C’est dans Le Monde de la grande époque que son talent de journaliste trouva très tôt à s’employer, dans une spécialité un peu oubliée aujourd’hui, celle de « billettiste », très connue alors (André Frossard fut longtemps son rival au Figaro). Les billets d’Escarpit furent une des raisons de lire ce quotidien un peu austère, où il voisinait avec son compatriote et ami, le Bordelais Maurice Duverger.

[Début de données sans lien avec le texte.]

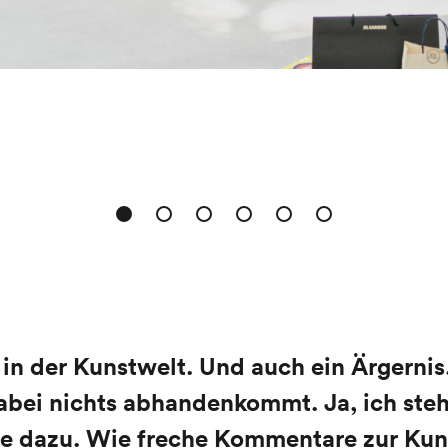
f in der Kunstwelt. Und auch ein Ärgernis
abei nichts abhandenkommt.
Ja, ich st
 sie dazu. Wie freche Kommentare zur Ku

Quant à l’écrivain, sa production est abondante. On passera sur les romans, qui n’en sont pas la meilleure part, pour garder le plus original. Outre ses ouvrages de référence sur Byron ou Kipling, où l’angliciste se réveillait régulièrement, on évoquera un petit livre qui fait toujours autorité. C’est L’Humour, où il « délabyrinthe » avec subtilité les chemins mystérieux de cette forme d’esprit si différente de « l’esprit français ». Il le fait à l’aide d’exemples étrangers, empruntés surtout aux meilleurs auteurs anglo-saxons, tel Swift. De celui-ci, il tirait une démonstration éblouissante, fournie par sa Modeste proposition (1729) pour sauver les Irlandais de la famine, en tuant les enfants pour les manger. En l’exposant oralement, il prenait des airs d’ogre souriant et bonhomme. Il redouble son effet, plus tard, quand il prouve sa tendresse et son intérêt pour les enfants par la publication de ce qui pourrait bien être son chef-d’oeuvre, un recueil de contes, Les Contes de la Saint-Glinglin. Il s’y montre presque l’égal de Marcel Aymé des Contes du chat perché. Dès la première phrase, le ton est donné : « De son vrai nom, saint Glinglin s’appelait Galahan O’Galahan. C’était un Irlandais. » Près de deux cents pages suivent et tiennent les promesses de cet alléchant incipit. Après cela, on est un peu surpris de savoir qu’Escarpit fut un élu communiste, dans les derniers temps de l’Union soviétique. C’était une riche personnalité, riche de ses contradictions, dont celle-ci n’est pas la moindre. Cet esprit brillant avait ses zones d’ombre, et sans doute n’a-t-il pas encore livré tous ses secrets.

*Institut français d’opinion publique.